05 July 2008

Independence Day: the good, the bad & the ugly

I attended the most amateurish and paltry Fourth of July fireworks display I have ever witnessed last night in Pueblo, Colorado, a city with a population of a little more than 100,000. I have seen much better fireworks displays from villages of less than 10,000. Last night’s show might have earned a Cub Scout a merit badge for pyrotechnics, but qualified for nothing greater.

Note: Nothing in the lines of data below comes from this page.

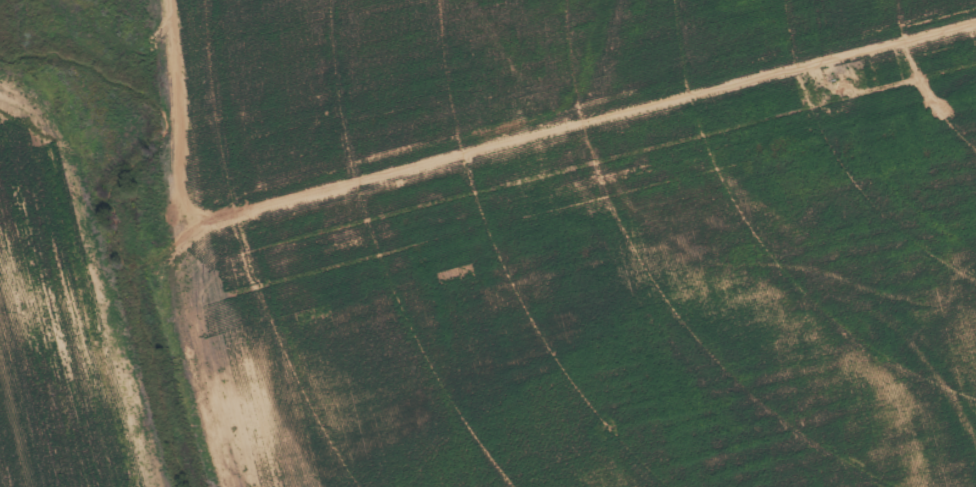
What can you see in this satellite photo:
road: (473, 151)

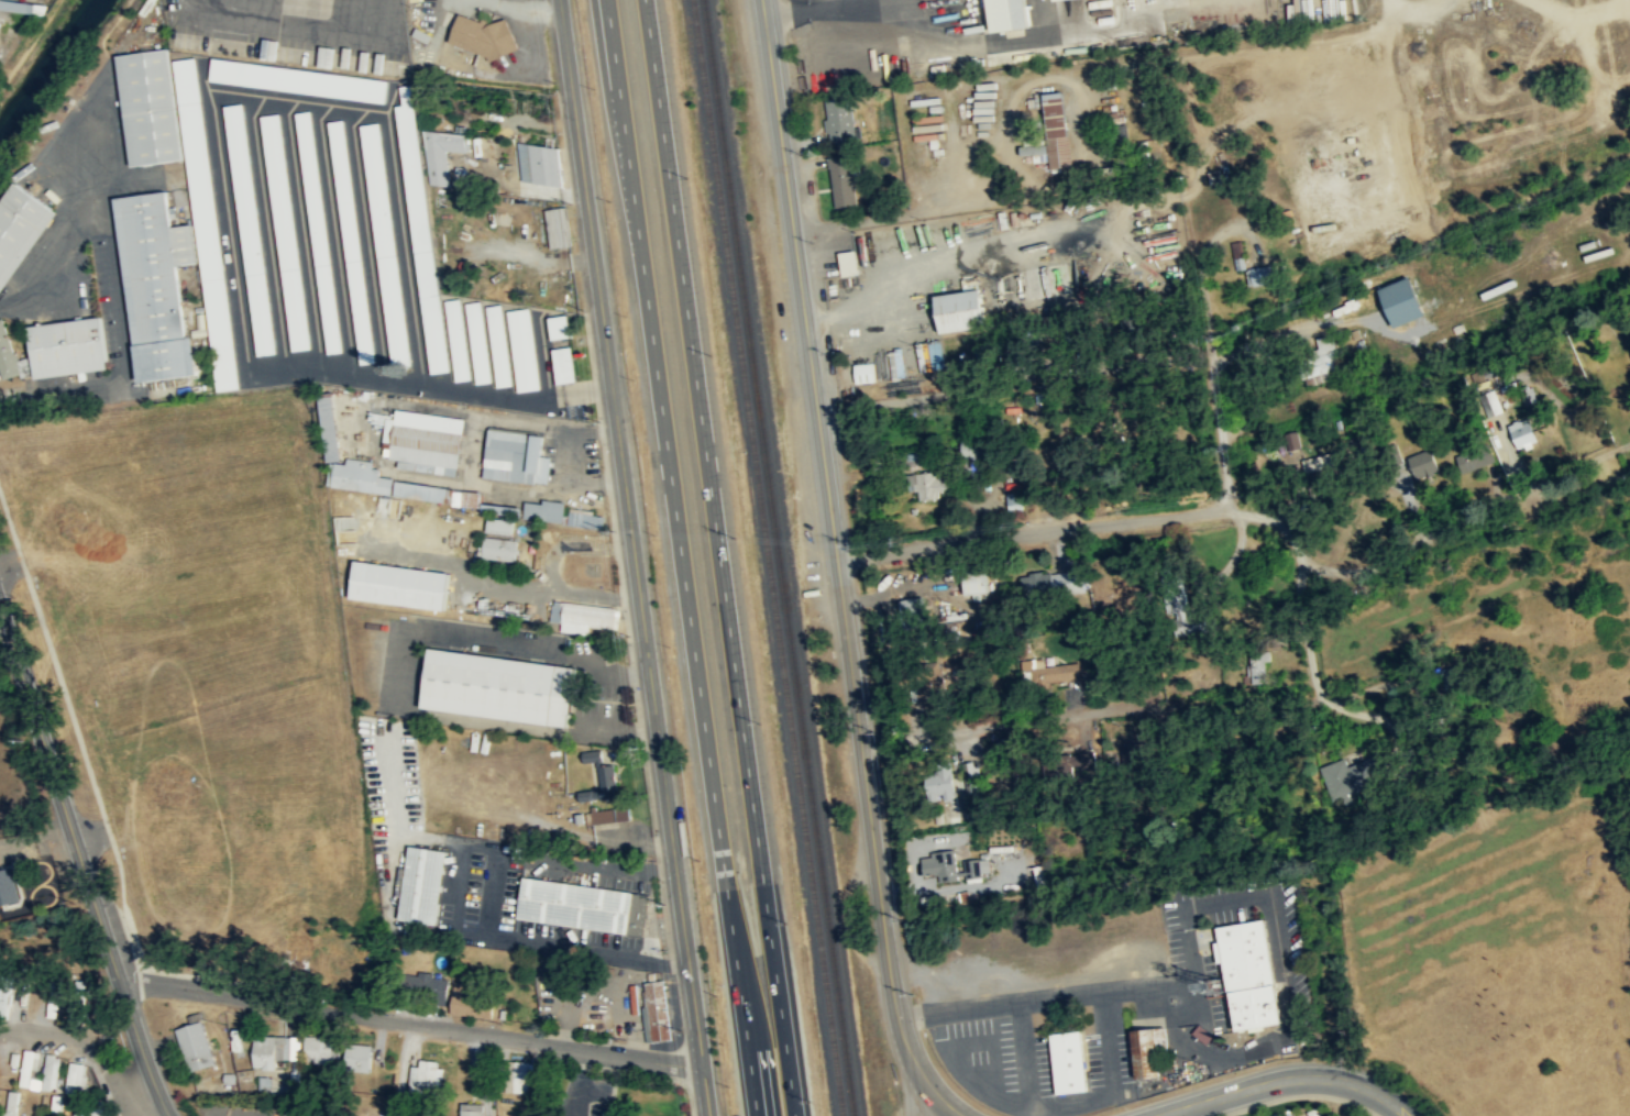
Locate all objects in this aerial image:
building: (23, 5)
road: (526, 8)
building: (1010, 14)
road: (304, 19)
building: (1, 28)
building: (481, 35)
road: (1233, 50)
building: (298, 80)
road: (270, 95)
quarry: (1495, 101)
building: (149, 105)
building: (840, 119)
building: (1058, 129)
building: (1036, 151)
building: (443, 155)
building: (540, 163)
building: (843, 180)
road: (1421, 217)
building: (206, 221)
building: (559, 226)
building: (20, 227)
road: (267, 229)
building: (249, 230)
building: (420, 230)
road: (303, 231)
building: (284, 232)
building: (318, 232)
road: (335, 236)
road: (366, 241)
building: (351, 242)
building: (384, 243)
building: (847, 262)
building: (1260, 275)
building: (154, 282)
building: (1406, 300)
building: (961, 310)
building: (558, 327)
building: (457, 339)
building: (478, 345)
building: (498, 346)
building: (66, 347)
building: (522, 349)
building: (6, 355)
building: (1333, 359)
building: (563, 365)
building: (864, 372)
road: (548, 383)
building: (331, 425)
building: (1524, 433)
building: (423, 441)
building: (1293, 442)
road: (473, 453)
building: (515, 457)
building: (1474, 458)
building: (1321, 461)
building: (1425, 463)
building: (933, 485)
building: (421, 491)
building: (468, 498)
building: (1015, 502)
building: (530, 510)
building: (587, 519)
building: (499, 526)
road: (1030, 533)
building: (497, 546)
road: (634, 557)
road: (681, 558)
road: (719, 558)
railway: (768, 558)
railway: (779, 558)
road: (838, 568)
building: (1054, 581)
building: (977, 582)
building: (398, 585)
road: (551, 587)
building: (913, 612)
building: (590, 615)
building: (1194, 619)
building: (1260, 665)
building: (1049, 671)
building: (1459, 677)
road: (405, 678)
building: (498, 685)
road: (877, 743)
building: (1087, 760)
building: (973, 775)
building: (1352, 776)
building: (599, 777)
building: (946, 782)
building: (606, 815)
road: (81, 863)
building: (941, 865)
building: (977, 866)
building: (422, 884)
building: (8, 886)
building: (583, 905)
road: (1274, 917)
building: (1246, 976)
building: (426, 988)
building: (4, 992)
road: (1196, 994)
building: (52, 999)
road: (1046, 999)
building: (472, 1000)
road: (1020, 1007)
building: (658, 1009)
road: (411, 1026)
building: (1202, 1035)
road: (1174, 1038)
road: (1107, 1043)
road: (993, 1044)
building: (196, 1046)
building: (274, 1050)
building: (324, 1050)
building: (1149, 1052)
building: (359, 1057)
road: (1025, 1059)
building: (1067, 1062)
building: (28, 1066)
building: (50, 1071)
building: (519, 1076)
road: (1285, 1078)
building: (76, 1079)
building: (425, 1079)
building: (11, 1103)
building: (56, 1103)
road: (1017, 1103)
building: (471, 1109)
building: (103, 1112)
road: (1175, 1113)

The fireworks were preceded by a wretched excuse for a pop music band, The Kahuna Beach Party, which essentially covered Beach Boys songs with harmonies that were bad enough make stray cuts howl in protest, if not anguish. The band members sounded as though they picked up their instruments for the first time a few weeks ago and their solos on guitars and drums were just simply embarrassing. I may have heard a worse band at some point in my life, but I am certain I never tolerated a band this awful for this long: most of one set and another full set followed by encores that no one requested.

The events were held at the Historic Arkansas Riverwalk, the city’s very impressive public restoration of the riparian channel as it winds through Pueblo.

Independence Day 2008 began on a far more encouraging note: a small-town parade in Pueblo West that had both a “dry” and “wet” section. The dry section was a pretty normal parade—politicians, vintage cars and tractors, girls’ dance clubs, and a few commercial floats—but during the wet section the parade entrants and the crowds soaked each other with water guns, hoses, and buckets. A great idea, especially for what would become the hottest day of the summer thus far—101degrees F (38C) and still rising about 2:30 p.m. After the parade, the fire department pumper doused a crowd, mostly kids but adults too, with a water and soap mixture.